• [Try it]: A single number is expected: the count of lines in the records below that contain "carName".

[Stored data entries]
---+---
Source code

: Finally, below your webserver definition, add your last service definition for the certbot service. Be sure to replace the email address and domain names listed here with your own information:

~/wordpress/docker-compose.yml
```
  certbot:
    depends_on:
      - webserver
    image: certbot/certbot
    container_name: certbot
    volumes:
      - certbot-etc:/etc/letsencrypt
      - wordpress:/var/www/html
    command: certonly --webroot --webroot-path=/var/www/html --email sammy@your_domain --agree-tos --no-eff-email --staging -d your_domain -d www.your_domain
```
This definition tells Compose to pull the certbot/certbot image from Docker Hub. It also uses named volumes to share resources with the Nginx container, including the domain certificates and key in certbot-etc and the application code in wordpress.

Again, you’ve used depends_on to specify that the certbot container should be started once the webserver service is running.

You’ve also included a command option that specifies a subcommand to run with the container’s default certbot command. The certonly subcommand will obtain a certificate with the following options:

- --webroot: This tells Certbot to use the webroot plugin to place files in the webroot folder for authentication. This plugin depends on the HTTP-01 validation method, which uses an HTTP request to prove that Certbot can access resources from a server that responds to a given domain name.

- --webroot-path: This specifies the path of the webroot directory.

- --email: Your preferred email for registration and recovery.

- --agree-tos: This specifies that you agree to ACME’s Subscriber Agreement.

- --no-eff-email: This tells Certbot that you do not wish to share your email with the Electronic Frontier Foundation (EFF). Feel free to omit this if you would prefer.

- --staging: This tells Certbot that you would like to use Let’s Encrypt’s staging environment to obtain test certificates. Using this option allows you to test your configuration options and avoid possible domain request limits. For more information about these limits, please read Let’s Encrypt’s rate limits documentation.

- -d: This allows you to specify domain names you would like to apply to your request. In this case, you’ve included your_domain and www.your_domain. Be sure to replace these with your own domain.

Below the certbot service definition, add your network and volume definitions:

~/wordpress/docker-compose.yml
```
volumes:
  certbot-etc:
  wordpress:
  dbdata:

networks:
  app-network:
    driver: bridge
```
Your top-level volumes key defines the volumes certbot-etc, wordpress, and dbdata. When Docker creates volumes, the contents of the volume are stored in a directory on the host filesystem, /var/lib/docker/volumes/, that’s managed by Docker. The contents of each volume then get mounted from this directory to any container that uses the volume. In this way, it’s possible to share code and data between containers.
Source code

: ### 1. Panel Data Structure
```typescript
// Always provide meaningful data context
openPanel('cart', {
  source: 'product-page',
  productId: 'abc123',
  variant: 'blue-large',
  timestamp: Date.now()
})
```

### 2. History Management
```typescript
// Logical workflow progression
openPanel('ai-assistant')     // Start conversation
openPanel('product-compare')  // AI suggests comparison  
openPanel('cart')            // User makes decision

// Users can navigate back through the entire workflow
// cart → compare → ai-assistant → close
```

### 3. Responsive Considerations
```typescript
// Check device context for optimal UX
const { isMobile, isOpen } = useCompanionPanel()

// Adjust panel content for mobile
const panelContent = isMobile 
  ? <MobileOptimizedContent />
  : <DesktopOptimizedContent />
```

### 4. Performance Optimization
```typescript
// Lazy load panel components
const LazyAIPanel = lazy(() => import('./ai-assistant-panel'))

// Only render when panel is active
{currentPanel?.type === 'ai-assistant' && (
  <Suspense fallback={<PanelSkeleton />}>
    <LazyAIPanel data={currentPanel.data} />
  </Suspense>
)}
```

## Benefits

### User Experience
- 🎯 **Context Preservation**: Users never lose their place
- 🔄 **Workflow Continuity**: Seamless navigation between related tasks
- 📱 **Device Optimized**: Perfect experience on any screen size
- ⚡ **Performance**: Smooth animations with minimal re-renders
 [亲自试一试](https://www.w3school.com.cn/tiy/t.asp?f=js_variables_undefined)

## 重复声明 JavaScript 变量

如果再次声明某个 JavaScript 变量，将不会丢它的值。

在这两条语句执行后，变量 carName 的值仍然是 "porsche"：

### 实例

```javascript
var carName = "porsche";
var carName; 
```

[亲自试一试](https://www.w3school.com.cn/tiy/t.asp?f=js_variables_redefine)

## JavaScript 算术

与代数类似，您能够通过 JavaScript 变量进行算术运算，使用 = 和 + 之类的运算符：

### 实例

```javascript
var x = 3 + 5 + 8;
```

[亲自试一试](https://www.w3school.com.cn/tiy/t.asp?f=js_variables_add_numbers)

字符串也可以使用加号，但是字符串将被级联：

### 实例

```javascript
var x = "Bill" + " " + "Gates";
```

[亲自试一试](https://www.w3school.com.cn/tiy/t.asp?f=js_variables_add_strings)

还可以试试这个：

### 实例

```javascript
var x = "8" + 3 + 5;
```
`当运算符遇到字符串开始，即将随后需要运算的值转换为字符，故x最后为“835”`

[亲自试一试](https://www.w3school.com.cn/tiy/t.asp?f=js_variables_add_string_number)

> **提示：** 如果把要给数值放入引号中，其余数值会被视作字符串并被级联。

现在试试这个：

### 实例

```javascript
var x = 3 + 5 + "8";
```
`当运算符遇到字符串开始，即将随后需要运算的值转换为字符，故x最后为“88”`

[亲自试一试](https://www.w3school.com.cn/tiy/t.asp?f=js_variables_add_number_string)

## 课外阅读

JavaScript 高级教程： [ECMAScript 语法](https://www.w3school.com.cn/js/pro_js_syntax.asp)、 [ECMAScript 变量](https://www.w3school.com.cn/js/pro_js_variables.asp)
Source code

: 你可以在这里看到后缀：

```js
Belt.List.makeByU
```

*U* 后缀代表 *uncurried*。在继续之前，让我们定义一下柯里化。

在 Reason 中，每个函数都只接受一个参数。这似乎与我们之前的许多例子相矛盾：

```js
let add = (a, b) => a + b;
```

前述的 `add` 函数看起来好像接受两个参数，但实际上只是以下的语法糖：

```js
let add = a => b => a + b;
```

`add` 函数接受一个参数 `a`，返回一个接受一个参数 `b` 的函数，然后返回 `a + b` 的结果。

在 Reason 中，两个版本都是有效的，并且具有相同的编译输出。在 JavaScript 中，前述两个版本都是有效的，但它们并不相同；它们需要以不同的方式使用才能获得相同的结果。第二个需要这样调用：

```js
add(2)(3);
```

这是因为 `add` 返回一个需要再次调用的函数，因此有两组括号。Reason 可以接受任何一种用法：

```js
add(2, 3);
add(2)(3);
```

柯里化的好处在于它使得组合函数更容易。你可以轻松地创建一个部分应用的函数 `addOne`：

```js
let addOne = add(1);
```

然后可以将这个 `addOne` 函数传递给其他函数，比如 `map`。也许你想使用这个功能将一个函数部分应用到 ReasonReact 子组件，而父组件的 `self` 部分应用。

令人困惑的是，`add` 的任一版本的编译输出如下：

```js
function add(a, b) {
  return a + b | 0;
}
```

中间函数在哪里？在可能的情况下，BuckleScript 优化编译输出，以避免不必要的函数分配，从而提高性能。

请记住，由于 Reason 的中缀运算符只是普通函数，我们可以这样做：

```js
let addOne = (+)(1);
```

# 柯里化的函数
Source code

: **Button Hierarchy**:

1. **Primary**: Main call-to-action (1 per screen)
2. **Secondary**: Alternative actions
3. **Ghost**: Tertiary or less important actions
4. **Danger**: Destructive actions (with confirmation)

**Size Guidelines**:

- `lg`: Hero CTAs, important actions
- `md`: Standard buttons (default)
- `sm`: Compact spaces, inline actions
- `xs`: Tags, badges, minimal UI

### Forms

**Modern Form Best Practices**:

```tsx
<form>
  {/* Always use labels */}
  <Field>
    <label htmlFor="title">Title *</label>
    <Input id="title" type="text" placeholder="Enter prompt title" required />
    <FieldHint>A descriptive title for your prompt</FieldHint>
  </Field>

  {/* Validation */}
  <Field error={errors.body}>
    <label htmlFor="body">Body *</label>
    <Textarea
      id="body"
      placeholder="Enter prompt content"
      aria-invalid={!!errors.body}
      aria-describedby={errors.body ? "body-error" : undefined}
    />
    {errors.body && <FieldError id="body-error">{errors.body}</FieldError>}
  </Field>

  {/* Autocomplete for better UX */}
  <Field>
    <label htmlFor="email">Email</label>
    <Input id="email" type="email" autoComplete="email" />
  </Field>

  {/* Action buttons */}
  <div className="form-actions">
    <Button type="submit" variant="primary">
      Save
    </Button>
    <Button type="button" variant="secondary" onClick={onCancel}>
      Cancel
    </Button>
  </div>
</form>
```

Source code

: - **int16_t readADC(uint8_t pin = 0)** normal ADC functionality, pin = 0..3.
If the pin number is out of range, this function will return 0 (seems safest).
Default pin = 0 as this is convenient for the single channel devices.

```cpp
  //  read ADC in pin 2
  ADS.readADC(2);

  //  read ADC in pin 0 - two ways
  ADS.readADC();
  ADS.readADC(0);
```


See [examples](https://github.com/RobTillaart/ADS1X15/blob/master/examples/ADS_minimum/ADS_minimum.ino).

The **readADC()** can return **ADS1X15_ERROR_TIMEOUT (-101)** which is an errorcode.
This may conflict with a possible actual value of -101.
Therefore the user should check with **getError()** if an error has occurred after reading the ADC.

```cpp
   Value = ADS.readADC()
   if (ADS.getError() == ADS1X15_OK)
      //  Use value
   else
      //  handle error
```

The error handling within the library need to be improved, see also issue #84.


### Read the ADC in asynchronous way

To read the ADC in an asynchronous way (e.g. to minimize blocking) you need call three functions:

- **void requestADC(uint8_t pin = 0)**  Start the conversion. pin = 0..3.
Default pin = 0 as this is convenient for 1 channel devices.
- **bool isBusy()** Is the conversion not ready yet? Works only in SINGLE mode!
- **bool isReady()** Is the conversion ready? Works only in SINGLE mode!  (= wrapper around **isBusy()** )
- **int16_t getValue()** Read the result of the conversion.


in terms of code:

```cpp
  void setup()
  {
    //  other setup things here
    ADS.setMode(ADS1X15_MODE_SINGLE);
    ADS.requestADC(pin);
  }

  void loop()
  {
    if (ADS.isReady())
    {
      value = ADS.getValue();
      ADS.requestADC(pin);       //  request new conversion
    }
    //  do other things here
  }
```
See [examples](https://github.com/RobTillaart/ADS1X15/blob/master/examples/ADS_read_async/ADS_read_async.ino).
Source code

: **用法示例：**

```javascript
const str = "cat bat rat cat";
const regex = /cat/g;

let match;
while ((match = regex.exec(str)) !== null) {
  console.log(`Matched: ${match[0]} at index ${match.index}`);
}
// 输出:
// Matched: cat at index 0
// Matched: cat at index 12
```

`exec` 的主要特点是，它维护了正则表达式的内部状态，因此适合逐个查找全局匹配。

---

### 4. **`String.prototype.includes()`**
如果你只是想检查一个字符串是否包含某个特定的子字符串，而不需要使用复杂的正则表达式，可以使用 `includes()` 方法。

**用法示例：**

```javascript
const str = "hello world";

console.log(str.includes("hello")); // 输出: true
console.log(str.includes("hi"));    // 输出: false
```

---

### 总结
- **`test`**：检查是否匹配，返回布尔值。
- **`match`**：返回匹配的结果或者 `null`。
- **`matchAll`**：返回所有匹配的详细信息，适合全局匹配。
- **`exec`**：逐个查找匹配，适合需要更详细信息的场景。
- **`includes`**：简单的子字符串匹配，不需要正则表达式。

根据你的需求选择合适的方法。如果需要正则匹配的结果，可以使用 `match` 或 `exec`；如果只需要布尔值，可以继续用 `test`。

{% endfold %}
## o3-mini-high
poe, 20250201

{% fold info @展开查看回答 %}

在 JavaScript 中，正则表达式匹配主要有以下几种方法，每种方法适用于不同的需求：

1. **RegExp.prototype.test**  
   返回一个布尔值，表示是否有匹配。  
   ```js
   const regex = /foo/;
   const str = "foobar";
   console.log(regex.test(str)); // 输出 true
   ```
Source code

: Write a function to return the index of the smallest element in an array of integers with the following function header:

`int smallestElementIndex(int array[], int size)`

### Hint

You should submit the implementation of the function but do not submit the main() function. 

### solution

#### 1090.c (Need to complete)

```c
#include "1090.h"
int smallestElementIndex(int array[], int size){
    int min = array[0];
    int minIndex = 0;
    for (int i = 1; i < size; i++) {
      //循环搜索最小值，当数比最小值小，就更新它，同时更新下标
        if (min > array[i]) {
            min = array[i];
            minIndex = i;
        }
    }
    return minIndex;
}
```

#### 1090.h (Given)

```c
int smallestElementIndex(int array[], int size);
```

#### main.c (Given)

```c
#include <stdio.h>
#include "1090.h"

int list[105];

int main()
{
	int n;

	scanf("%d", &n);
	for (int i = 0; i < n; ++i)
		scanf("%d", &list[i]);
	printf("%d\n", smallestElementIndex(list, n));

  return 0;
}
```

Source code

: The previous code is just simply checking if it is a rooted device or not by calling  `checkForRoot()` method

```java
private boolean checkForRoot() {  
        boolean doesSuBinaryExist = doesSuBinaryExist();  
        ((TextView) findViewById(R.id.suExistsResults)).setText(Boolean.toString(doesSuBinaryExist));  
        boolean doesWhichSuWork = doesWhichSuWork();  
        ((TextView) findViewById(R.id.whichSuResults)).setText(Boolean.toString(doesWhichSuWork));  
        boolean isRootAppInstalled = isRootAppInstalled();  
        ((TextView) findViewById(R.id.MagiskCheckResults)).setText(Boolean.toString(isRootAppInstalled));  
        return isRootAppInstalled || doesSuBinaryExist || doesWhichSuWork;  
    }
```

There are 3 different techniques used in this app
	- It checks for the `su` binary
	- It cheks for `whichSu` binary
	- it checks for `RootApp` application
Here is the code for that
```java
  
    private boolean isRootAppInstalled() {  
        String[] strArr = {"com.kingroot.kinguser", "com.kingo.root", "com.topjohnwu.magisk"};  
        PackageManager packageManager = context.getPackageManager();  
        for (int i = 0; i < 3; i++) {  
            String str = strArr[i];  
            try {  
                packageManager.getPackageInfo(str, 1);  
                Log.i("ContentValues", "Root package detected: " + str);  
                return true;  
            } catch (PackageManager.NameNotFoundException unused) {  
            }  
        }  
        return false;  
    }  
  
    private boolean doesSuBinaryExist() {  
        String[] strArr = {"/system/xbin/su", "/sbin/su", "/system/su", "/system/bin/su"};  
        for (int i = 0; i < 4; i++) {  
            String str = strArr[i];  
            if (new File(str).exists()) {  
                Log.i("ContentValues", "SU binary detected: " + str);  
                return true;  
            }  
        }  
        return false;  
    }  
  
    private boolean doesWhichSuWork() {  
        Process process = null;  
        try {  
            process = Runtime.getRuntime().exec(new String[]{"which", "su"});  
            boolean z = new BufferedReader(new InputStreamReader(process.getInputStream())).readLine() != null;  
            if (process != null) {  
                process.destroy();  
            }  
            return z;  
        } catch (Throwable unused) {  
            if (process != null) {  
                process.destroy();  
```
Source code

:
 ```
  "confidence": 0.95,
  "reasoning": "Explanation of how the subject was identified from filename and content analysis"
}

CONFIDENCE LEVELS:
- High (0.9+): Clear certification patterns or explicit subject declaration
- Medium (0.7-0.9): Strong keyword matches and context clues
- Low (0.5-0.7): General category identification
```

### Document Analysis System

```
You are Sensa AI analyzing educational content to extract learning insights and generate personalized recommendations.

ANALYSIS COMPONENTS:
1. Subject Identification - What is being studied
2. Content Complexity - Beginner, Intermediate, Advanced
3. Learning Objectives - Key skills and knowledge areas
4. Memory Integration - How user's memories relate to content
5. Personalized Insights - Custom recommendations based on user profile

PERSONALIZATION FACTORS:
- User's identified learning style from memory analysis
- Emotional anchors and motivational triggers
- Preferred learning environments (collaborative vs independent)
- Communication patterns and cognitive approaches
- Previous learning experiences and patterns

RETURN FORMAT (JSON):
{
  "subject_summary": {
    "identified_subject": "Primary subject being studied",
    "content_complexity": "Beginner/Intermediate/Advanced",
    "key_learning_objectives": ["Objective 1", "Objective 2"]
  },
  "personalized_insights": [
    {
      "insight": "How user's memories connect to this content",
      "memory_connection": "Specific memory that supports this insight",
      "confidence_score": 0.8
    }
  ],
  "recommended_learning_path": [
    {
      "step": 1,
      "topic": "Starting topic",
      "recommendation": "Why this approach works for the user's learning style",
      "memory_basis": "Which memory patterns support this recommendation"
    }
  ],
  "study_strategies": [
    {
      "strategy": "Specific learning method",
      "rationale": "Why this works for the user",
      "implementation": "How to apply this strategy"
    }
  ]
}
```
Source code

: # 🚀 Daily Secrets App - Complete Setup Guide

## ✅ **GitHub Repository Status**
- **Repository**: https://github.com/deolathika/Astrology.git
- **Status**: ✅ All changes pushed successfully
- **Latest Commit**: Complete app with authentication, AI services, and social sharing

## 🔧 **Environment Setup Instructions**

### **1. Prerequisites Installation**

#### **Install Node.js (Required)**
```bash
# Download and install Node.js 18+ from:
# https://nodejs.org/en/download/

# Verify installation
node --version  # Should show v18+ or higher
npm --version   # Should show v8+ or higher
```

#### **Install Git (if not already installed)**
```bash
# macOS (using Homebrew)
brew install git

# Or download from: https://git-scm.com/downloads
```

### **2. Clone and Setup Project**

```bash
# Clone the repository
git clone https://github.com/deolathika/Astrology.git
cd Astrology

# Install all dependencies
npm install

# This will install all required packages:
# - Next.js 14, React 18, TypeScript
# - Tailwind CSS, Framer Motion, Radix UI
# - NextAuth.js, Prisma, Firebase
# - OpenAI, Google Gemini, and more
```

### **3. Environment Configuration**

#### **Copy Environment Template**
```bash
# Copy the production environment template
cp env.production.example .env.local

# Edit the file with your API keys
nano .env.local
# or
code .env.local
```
---+---
• [Task output]: 3